インドの牛は、神さまとして大切にされている。日本で見かける牛とちがって、白くて背中にコブがあって、いかにも神々しい。
雄牛(ナンディ)はシヴァ神の象徴、雌牛は豊饒の象徴とされる。臨終を迎えようとする者に牛の尻尾を触れさせれば、牛が天国に導いてくれると信じている人もいる。
ただ牛といっても水牛は例外で、こちら鼻に輪っかをはめられ牽かれて歩く。耕作用にこき使われる。頭も悪そうで、ナンディとは風格に格段の違いがある。

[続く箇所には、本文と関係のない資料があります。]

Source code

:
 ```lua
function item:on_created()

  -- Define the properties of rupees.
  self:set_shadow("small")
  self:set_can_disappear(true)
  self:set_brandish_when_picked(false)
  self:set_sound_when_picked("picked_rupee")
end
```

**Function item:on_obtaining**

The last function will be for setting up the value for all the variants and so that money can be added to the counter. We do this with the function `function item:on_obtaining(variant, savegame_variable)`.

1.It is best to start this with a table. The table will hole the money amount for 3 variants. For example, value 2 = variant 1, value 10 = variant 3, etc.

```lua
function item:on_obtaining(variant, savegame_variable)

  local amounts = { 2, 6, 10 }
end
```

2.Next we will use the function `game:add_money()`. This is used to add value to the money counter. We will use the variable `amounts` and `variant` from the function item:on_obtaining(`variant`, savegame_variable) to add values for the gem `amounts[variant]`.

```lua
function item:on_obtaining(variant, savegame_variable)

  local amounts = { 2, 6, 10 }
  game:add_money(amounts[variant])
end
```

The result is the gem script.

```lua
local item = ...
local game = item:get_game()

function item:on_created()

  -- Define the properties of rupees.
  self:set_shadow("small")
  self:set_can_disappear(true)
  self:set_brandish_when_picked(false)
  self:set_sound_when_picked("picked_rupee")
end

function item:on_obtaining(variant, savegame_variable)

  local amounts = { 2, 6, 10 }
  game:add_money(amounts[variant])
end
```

インドには、牛が3億頭もいるという。しかも牧場にいるわけではなくて、町中でぶらぶらしている。道のど真ん中に寝そべっていたり、線路をのんびり歩いたり、駅のプラットホームにも出没する。交通渋滞の元になっている。けれども、人々は乱暴には扱わない。列車も車も、牛が通り過ぎるまで待つ。
牛の動きはゆったり、ゆっくり。悠然としている。瞑想的ですらある。まことに平和的で、あわてふためいたり、牛たちで争っているのは見たことがない。

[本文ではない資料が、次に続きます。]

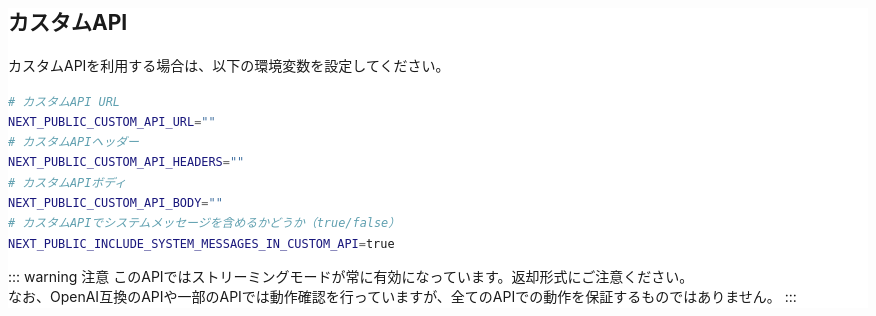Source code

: ## カスタムAPI

カスタムAPIを利用する場合は、以下の環境変数を設定してください。

```bash
# カスタムAPI URL
NEXT_PUBLIC_CUSTOM_API_URL=""
# カスタムAPIヘッダー
NEXT_PUBLIC_CUSTOM_API_HEADERS=""
# カスタムAPIボディ
NEXT_PUBLIC_CUSTOM_API_BODY=""
# カスタムAPIでシステムメッセージを含めるかどうか（true/false）
NEXT_PUBLIC_INCLUDE_SYSTEM_MESSAGES_IN_CUSTOM_API=true
```

::: warning 注意
このAPIではストリーミングモードが常に有効になっています。返却形式にご注意ください。<br>
なお、OpenAI互換のAPIや一部のAPIでは動作確認を行っていますが、全てのAPIでの動作を保証するものではありません。
:::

牛は、畑を耕し運搬し力を提供してくれる。さらに食料や燃料を提供してくれる。
ミルクから、チャーイが。ヨーグルトやギー(精製バター)ができる。ギーは食卓にも治療にも、信仰の儀式にも欠かせない。
牛糞は乾燥させて燃料になるし、堆肥になる。儀式にも使われる。サドゥ(修行者)は牛糞が燃えた後の灰を全身に塗る。虫除けにもなるし、みずからシヴァ神と同一化しようとするのだ。